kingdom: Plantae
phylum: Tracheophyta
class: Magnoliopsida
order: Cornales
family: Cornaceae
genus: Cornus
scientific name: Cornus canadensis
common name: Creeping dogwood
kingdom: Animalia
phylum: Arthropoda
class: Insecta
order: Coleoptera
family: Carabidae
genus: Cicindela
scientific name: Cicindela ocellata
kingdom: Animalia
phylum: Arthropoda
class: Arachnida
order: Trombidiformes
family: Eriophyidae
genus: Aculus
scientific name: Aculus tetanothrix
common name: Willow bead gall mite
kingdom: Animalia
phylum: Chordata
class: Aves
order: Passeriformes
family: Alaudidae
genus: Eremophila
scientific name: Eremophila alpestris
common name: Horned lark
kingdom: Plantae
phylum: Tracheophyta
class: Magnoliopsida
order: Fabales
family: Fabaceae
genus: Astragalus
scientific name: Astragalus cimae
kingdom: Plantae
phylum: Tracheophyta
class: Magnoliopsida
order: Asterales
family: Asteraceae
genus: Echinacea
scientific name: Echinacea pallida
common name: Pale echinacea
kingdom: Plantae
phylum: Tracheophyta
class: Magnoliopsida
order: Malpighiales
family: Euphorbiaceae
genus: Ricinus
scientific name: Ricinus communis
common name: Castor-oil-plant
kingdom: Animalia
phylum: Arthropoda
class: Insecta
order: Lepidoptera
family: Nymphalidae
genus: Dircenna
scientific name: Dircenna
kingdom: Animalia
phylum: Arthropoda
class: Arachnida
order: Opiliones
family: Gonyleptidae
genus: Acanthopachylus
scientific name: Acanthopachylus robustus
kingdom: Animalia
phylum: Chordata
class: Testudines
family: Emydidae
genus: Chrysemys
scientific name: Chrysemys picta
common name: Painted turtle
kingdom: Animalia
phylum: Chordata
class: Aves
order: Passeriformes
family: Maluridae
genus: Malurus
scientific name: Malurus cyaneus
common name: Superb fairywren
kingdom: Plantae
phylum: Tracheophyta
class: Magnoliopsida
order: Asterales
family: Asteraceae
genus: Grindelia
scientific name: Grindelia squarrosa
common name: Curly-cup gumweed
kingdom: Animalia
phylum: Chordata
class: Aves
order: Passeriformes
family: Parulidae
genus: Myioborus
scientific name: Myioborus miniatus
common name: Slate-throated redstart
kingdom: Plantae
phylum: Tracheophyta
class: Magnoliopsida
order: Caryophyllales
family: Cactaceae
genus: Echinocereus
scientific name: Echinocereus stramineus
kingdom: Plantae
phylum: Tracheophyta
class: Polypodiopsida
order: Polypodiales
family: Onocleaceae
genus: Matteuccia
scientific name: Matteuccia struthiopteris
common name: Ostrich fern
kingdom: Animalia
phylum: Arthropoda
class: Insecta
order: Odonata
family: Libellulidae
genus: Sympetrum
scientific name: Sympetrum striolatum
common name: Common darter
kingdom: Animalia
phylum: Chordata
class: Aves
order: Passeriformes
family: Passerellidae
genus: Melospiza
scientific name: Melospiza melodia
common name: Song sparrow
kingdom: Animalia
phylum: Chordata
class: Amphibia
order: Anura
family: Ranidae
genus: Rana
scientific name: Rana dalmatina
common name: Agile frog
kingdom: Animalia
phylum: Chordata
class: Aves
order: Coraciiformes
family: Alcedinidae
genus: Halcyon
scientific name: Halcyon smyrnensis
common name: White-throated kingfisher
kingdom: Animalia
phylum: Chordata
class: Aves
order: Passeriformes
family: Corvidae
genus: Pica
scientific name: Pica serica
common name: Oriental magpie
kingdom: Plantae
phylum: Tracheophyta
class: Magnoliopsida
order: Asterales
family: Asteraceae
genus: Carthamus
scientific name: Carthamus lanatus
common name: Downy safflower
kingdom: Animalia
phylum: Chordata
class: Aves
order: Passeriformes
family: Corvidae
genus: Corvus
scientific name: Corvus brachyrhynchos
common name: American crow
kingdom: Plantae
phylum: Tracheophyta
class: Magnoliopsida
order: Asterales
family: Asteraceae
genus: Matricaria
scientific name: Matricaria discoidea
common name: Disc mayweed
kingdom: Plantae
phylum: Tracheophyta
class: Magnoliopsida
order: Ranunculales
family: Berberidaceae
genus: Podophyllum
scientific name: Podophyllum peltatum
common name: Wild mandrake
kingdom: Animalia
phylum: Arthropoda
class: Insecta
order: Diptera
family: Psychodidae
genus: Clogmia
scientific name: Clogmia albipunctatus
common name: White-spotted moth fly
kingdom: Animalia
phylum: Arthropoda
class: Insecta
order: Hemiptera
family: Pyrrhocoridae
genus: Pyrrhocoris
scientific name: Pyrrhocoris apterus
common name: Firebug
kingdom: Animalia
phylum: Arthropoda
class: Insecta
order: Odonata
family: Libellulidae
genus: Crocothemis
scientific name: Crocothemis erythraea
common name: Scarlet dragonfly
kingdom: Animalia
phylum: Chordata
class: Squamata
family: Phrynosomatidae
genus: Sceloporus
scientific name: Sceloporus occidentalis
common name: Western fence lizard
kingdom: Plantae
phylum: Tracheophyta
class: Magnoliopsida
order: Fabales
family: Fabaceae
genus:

....

§ Stated goal
Recast every line of the data above as a Markdown table with the columns Row and Line, numbering each row and leaving out blank lines.

§ Task answer
| Row | Line |
|---|---|
| 1 | kingdom: Plantae |
| 2 | phylum: Tracheophyta |
| 3 | class: Magnoliopsida |
| 4 | order: Cornales |
| 5 | family: Cornaceae |
| 6 | genus: Cornus |
| 7 | scientific name: Cornus canadensis |
| 8 | common name: Creeping dogwood |
| 9 | kingdom: Animalia |
| 10 | phylum: Arthropoda |
| 11 | class: Insecta |
| 12 | order: Coleoptera |
| 13 | family: Carabidae |
| 14 | genus: Cicindela |
| 15 | scientific name: Cicindela ocellata |
| 16 | kingdom: Animalia |
| 17 | phylum: Arthropoda |
| 18 | class: Arachnida |
| 19 | order: Trombidiformes |
| 20 | family: Eriophyidae |
| 21 | genus: Aculus |
| 22 | scientific name: Aculus tetanothrix |
| 23 | common name: Willow bead gall mite |
| 24 | kingdom: Animalia |
| 25 | phylum: Chordata |
| 26 | class: Aves |
| 27 | order: Passeriformes |
| 28 | family: Alaudidae |
| 29 | genus: Eremophila |
| 30 | scientific name: Eremophila alpestris |
| 31 | common name: Horned lark |
| 32 | kingdom: Plantae |
| 33 | phylum: Tracheophyta |
| 34 | class: Magnoliopsida |
| 35 | order: Fabales |
| 36 | family: Fabaceae |
| 37 | genus: Astragalus |
| 38 | scientific name: Astragalus cimae |
| 39 | kingdom: Plantae |
| 40 | phylum: Tracheophyta |
| 41 | class: Magnoliopsida |
| 42 | order: Asterales |
| 43 | family: Asteraceae |
| 44 | genus: Echinacea |
| 45 | scientific name: Echinacea pallida |
| 46 | common name: Pale echinacea |
| 47 | kingdom: Plantae |
| 48 | phylum: Tracheophyta |
| 49 | class: Magnoliopsida |
| 50 | order: Malpighiales |
| 51 | family: Euphorbiaceae |
| 52 | genus: Ricinus |
| 53 | scientific name: Ricinus communis |
| 54 | common name: Castor-oil-plant |
| 55 | kingdom: Animalia |
| 56 | phylum: Arthropoda |
| 57 | class: Insecta |
| 58 | order: Lepidoptera |
| 59 | family: Nymphalidae |
| 60 | genus: Dircenna |
| 61 | scientific name: Dircenna |
| 62 | kingdom: Animalia |
| 63 | phylum: Arthropoda |
| 64 | class: Arachnida |
| 65 | order: Opiliones |
| 66 | family: Gonyleptidae |
| 67 | genus: Acanthopachylus |
| 68 | scientific name: Acanthopachylus robustus |
| 69 | kingdom: Animalia |
| 70 | phylum: Chordata |
| 71 | class: Testudines |
| 72 | family: Emydidae |
| 73 | genus: Chrysemys |
| 74 | scientific name: Chrysemys picta |
| 75 | common name: Painted turtle |
| 76 | kingdom: Animalia |
| 77 | phylum: Chordata |
| 78 | class: Aves |
| 79 | order: Passeriformes |
| 80 | family: Maluridae |
| 81 | genus: Malurus |
| 82 | scientific name: Malurus cyaneus |
| 83 | common name: Superb fairywren |
| 84 | kingdom: Plantae |
| 85 | phylum: Tracheophyta |
| 86 | class: Magnoliopsida |
| 87 | order: Asterales |
| 88 | family: Asteraceae |
| 89 | genus: Grindelia |
| 90 | scientific name: Grindelia squarrosa |
| 91 | common name: Curly-cup gumweed |
| 92 | kingdom: Animalia |
| 93 | phylum: Chordata |
| 94 | class: Aves |
| 95 | order: Passeriformes |
| 96 | family: Parulidae |
| 97 | genus: Myioborus |
| 98 | scientific name: Myioborus miniatus |
| 99 | common name: Slate-throated redstart |
| 100 | kingdom: Plantae |
| 101 | phylum: Tracheophyta |
| 102 | class: Magnoliopsida |
| 103 | order: Caryophyllales |
| 104 | family: Cactaceae |
| 105 | genus: Echinocereus |
| 106 | scientific name: Echinocereus stramineus |
| 107 | kingdom: Plantae |
| 108 | phylum: Tracheophyta |
| 109 | class: Polypodiopsida |
| 110 | order: Polypodiales |
| 111 | family: Onocleaceae |
| 112 | genus: Matteuccia |
| 113 | scientific name: Matteuccia struthiopteris |
| 114 | common name: Ostrich fern |
| 115 | kingdom: Animalia |
| 116 | phylum: Arthropoda |
| 117 | class: Insecta |
| 118 | order: Odonata |
| 119 | family: Libellulidae |
| 120 | genus: Sympetrum |
| 121 | scientific name: Sympetrum striolatum |
| 122 | common name: Common darter |
| 123 | kingdom: Animalia |
| 124 | phylum: Chordata |
| 125 | class: Aves |
| 126 | order: Passeriformes |
| 127 | family: Passerellidae |
| 128 | genus: Melospiza |
| 129 | scientific name: Melospiza melodia |
| 130 | common name: Song sparrow |
| 131 | kingdom: Animalia |
| 132 | phylum: Chordata |
| 133 | class: Amphibia |
| 134 | order: Anura |
| 135 | family: Ranidae |
| 136 | genus: Rana |
| 137 | scientific name: Rana dalmatina |
| 138 | common name: Agile frog |
| 139 | kingdom: Animalia |
| 140 | phylum: Chordata |
| 141 | class: Aves |
| 142 | order: Coraciiformes |
| 143 | family: Alcedinidae |
| 144 | genus: Halcyon |
| 145 | scientific name: Halcyon smyrnensis |
| 146 | common name: White-throated kingfisher |
| 147 | kingdom: Animalia |
| 148 | phylum: Chordata |
| 149 | class: Aves |
| 150 | order: Passeriformes |
| 151 | family: Corvidae |
| 152 | genus: Pica |
| 153 | scientific name: Pica serica |
| 154 | common name: Oriental magpie |
| 155 | kingdom: Plantae |
| 156 | phylum: Tracheophyta |
| 157 | class: Magnoliopsida |
| 158 | order: Asterales |
| 159 | family: Asteraceae |
| 160 | genus: Carthamus |
| 161 | scientific name: Carthamus lanatus |
| 162 | common name: Downy safflower |
| 163 | kingdom: Animalia |
| 164 | phylum: Chordata |
| 165 | class: Aves |
| 166 | order: Passeriformes |
| 167 | family: Corvidae |
| 168 | genus: Corvus |
| 169 | scientific name: Corvus brachyrhynchos |
| 170 | common name: American crow |
| 171 | kingdom: Plantae |
| 172 | phylum: Tracheophyta |
| 173 | class: Magnoliopsida |
| 174 | order: Asterales |
| 175 | family: Asteraceae |
| 176 | genus: Matricaria |
| 177 | scientific name: Matricaria discoidea |
| 178 | common name: Disc mayweed |
| 179 | kingdom: Plantae |
| 180 | phylum: Tracheophyta |
| 181 | class: Magnoliopsida |
| 182 | order: Ranunculales |
| 183 | family: Berberidaceae |
| 184 | genus: Podophyllum |
| 185 | scientific name: Podophyllum peltatum |
| 186 | common name: Wild mandrake |
| 187 | kingdom: Animalia |
| 188 | phylum: Arthropoda |
| 189 | class: Insecta |
| 190 | order: Diptera |
| 191 | family: Psychodidae |
| 192 | genus: Clogmia |
| 193 | scientific name: Clogmia albipunctatus |
| 194 | common name: White-spotted moth fly |
| 195 | kingdom: Animalia |
| 196 | phylum: Arthropoda |
| 197 | class: Insecta |
| 198 | order: Hemiptera |
| 199 | family: Pyrrhocoridae |
| 200 | genus: Pyrrhocoris |
| 201 | scientific name: Pyrrhocoris apterus |
| 202 | common name: Firebug |
| 203 | kingdom: Animalia |
| 204 | phylum: Arthropoda |
| 205 | class: Insecta |
| 206 | order: Odonata |
| 207 | family: Libellulidae |
| 208 | genus: Crocothemis |
| 209 | scientific name: Crocothemis erythraea |
| 210 | common name: Scarlet dragonfly |
| 211 | kingdom: Animalia |
| 212 | phylum: Chordata |
| 213 | class: Squamata |
| 214 | family: Phrynosomatidae |
| 215 | genus: Sceloporus |
| 216 | scientific name: Sceloporus occidentalis |
| 217 | common name: Western fence lizard |
| 218 | kingdom: Plantae |
| 219 | phylum: Tracheophyta |
| 220 | class: Magnoliopsida |
| 221 | order: Fabales |
| 222 | family: Fabaceae |
| 223 | genus: |